Schimmelgesl. van de Basidiomyceten, gekenmerkt door vruchtlichamen, die als een korst of vlies stengels en stammen overtrekken. Behalve talrijke saprophytische soorten op dood hout, zijn er vele parasitaire soorten.
De meest bekende is C. solani (= C.vagum, veelal nog aangeduid met de oudere naam Rhizoctonia), die een ziekte bij aardappels veroorzaakt. Het verwelken van de jonge stengels of de samengeknepen blaadjes in de top van de oudere stengels zijn, met cen bruinkleuring en een witte manchet aan de voet, de belangrijkste kenmerken. Op de knollen kleine zwarte sclerotien. Ontsmetting van het pootgoed is wenselijk. In de tropen is C.salmonicolor op vele wilde en cultuurgewassen schadelijk; uit Indon. o.a. bekend van thee, koffie, kina, Hevea en vele andere houtige cultuurgewassen en heesterachtige groenbemesters. Door het binnendringen van de schimmel in de bast wordt deze gedood. de schimmel treedt in 4 verschillende vormen op, nl.: het spinnewebstadium, de knobbeltjesvorm, het Corticium-stadium (waarin de roze fructificatie wordt gevormd; Ind. djamoer oepas) en het necator-stadium (waarin de necator-fructificatie wordt gevormd). Treedt vooral op onder vochtige omstandigheden, in donkere tuinen bij te dicht plantverband enz.
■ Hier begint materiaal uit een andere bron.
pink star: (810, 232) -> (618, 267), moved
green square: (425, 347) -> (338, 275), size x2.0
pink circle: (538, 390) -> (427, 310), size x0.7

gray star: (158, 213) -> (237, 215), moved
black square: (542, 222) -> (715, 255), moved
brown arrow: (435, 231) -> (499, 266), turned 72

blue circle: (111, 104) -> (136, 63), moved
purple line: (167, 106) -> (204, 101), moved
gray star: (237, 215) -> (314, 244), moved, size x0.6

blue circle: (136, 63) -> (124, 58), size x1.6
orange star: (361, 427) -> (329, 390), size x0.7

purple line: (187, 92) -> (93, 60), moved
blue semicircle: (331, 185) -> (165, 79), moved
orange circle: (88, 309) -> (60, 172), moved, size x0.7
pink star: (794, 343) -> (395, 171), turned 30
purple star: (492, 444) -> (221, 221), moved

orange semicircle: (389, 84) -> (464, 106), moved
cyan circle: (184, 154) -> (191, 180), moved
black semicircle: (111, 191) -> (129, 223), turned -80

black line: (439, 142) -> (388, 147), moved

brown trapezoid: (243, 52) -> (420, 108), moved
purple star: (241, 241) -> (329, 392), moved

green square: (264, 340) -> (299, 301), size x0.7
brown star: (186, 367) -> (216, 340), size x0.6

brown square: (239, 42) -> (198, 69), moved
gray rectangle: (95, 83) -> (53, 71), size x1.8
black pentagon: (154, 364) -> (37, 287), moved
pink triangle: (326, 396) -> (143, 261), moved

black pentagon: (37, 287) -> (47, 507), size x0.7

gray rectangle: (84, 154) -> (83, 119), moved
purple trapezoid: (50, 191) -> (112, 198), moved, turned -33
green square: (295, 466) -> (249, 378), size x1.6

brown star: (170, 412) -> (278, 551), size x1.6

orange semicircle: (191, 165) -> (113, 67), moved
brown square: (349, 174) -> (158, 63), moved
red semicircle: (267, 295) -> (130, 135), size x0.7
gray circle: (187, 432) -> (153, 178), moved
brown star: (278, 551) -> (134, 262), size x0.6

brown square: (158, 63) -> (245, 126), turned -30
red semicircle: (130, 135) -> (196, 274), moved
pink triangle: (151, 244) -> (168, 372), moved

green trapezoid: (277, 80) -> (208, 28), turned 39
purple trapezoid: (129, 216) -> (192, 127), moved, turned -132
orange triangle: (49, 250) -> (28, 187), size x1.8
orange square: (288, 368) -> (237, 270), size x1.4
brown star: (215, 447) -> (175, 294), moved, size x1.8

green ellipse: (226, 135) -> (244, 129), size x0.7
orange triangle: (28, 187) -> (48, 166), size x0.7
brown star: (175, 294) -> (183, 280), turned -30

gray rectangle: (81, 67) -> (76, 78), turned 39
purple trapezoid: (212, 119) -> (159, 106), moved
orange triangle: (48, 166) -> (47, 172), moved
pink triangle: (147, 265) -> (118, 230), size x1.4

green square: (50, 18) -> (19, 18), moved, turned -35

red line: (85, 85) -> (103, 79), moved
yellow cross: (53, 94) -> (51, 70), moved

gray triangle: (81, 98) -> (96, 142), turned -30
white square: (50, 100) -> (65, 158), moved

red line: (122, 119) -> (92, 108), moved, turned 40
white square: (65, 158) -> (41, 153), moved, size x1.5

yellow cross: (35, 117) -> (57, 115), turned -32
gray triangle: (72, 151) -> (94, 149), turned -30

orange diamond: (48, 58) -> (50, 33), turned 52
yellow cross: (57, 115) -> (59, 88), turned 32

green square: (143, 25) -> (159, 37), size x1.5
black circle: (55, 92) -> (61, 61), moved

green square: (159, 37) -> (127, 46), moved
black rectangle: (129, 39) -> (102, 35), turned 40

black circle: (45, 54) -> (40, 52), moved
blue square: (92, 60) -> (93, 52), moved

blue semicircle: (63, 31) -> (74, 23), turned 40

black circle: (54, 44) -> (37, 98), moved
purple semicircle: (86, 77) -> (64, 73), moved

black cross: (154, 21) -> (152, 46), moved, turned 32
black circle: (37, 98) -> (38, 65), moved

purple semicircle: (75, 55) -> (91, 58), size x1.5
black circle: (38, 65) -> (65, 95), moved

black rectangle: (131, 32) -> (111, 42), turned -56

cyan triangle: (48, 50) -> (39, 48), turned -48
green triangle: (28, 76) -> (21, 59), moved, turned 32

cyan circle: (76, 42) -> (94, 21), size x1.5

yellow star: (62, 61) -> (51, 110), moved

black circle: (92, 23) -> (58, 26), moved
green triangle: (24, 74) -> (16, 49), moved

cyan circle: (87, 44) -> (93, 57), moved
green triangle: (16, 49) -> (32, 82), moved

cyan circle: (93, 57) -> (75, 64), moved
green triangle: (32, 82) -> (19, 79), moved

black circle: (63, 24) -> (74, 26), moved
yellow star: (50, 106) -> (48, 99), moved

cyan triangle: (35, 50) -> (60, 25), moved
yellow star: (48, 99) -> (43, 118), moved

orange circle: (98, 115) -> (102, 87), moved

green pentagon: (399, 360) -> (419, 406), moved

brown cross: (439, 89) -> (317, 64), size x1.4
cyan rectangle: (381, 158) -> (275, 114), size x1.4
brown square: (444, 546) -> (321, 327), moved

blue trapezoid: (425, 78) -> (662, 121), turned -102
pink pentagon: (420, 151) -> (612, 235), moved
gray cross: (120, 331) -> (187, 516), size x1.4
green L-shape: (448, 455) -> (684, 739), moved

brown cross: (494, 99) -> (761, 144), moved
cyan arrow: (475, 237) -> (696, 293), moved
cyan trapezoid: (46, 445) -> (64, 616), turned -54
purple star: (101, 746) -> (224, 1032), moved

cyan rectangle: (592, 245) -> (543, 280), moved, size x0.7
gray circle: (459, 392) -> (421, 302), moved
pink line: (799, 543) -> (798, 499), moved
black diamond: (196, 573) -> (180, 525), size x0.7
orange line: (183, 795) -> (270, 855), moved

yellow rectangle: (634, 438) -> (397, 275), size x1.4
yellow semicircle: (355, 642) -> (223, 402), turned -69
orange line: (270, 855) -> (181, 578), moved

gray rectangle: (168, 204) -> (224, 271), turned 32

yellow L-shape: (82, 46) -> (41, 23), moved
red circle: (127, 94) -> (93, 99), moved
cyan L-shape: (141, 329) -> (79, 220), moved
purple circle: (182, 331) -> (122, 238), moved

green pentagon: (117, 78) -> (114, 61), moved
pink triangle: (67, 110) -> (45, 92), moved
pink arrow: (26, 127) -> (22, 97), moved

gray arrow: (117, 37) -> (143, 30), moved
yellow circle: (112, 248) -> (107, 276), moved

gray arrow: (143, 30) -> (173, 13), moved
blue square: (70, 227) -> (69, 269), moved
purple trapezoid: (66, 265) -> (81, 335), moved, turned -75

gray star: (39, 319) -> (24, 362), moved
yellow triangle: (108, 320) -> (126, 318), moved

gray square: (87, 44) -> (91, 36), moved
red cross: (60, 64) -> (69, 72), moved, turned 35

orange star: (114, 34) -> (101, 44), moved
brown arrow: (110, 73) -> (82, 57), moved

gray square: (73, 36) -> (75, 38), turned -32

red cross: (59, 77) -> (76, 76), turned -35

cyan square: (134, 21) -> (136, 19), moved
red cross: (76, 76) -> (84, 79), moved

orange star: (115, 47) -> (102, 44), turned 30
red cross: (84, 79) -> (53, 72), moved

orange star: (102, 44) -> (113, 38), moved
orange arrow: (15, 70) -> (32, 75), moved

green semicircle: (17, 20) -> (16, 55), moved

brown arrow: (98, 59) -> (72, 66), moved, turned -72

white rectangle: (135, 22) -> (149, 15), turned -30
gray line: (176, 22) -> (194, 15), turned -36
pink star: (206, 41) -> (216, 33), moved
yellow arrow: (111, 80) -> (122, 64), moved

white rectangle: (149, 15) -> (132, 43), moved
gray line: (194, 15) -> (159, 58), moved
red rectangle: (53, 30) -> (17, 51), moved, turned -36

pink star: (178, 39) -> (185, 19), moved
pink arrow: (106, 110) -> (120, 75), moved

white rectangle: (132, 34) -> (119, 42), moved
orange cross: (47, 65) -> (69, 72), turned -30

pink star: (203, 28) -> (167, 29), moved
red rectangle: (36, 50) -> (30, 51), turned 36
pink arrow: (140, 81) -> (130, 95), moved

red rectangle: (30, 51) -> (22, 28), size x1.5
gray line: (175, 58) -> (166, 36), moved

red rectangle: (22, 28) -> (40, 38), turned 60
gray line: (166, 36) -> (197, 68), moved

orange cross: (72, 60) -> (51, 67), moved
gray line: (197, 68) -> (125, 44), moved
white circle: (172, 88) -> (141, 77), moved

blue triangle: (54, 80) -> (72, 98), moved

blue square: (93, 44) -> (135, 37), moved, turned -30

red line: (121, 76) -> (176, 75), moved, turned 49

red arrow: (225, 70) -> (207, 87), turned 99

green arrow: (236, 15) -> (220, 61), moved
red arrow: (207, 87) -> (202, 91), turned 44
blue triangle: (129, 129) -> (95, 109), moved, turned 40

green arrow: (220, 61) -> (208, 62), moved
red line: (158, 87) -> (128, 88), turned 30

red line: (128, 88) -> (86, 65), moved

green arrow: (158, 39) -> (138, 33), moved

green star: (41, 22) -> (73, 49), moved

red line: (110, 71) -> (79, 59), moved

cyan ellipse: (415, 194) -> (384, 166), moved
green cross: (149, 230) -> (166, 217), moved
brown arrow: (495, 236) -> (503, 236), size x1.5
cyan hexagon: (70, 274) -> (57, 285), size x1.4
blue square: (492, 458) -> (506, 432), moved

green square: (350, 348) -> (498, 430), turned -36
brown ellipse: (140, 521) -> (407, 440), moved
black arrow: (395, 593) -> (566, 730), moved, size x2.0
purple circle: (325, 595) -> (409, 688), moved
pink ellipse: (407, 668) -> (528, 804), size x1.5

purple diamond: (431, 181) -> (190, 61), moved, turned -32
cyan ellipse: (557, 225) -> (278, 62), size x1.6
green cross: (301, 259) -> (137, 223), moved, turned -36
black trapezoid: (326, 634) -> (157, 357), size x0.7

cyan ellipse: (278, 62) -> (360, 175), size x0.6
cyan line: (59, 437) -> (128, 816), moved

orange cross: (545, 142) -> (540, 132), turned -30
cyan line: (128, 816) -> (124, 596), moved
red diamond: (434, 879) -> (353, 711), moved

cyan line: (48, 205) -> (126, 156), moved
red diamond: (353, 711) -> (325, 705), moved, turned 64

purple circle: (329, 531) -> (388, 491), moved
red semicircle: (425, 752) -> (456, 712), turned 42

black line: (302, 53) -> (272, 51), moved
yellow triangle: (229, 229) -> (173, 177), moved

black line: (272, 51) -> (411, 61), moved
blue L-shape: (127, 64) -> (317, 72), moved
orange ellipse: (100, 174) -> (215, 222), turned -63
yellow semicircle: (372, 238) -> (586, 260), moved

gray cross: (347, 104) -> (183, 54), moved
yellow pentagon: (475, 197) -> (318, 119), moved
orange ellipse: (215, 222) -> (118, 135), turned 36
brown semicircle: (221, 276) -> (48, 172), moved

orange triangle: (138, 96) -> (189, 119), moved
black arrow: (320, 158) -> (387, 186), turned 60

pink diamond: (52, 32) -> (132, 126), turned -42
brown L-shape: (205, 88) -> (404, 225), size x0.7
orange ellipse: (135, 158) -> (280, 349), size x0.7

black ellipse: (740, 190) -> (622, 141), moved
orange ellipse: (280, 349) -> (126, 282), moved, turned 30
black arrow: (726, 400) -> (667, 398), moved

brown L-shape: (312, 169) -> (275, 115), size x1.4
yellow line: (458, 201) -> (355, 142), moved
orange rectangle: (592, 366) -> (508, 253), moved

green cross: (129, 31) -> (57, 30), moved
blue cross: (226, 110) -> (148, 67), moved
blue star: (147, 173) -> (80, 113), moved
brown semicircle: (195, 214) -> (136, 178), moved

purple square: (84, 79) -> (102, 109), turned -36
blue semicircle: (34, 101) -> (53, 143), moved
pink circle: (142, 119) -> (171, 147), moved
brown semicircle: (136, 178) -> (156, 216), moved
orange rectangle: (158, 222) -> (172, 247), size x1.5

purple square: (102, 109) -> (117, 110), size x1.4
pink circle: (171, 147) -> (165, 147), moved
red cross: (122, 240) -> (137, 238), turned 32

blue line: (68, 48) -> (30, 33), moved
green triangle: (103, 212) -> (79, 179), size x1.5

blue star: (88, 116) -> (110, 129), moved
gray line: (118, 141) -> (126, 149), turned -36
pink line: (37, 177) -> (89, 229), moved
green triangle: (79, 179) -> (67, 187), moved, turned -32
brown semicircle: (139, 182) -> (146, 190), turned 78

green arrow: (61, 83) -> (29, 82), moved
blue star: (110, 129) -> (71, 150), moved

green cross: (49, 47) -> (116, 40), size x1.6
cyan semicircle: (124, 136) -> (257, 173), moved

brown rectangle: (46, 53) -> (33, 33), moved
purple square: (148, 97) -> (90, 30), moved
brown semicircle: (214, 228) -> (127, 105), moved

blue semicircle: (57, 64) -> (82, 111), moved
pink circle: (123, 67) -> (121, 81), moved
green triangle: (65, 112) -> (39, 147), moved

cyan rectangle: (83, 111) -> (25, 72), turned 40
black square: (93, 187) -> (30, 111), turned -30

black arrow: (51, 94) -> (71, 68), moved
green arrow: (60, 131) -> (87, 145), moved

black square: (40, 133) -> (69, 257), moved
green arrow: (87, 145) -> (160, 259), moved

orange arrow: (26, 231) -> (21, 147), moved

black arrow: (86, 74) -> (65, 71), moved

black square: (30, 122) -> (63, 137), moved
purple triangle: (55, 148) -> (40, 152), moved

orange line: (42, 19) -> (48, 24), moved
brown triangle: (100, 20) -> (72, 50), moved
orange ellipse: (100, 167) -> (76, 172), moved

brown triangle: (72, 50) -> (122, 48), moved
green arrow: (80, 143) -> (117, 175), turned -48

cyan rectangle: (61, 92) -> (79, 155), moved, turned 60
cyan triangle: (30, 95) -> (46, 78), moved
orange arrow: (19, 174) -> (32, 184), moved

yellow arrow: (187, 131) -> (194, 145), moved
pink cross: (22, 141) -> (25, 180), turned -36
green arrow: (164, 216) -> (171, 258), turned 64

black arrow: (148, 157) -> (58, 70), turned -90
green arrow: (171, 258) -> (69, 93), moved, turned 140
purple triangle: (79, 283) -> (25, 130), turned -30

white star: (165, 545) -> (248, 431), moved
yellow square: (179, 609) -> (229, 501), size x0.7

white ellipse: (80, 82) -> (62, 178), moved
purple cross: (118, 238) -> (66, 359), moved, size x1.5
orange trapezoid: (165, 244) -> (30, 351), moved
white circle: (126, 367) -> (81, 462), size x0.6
Verder treden o.a. in de koffiecultuur nog schadelijk op C. koleroga, voorkomend in Z. Am., Air. en Z. Az., echter nog niet met zekerheid bekend uit Indon.; C.gardeniae, wel bekend uit Indon. en nauw verwant aan de voorgaande soort. de schimmels kunnen voorkomen op stam, takken, bladeren en vruchten der kofficheesters en kunnen soms reeds op de bedden aanzienlijke schade aanrichten. C. sp. veroorzaken zowel in de gematigde als in de trop. gebieden vaak het wegvallen van kiemplanten (damping off).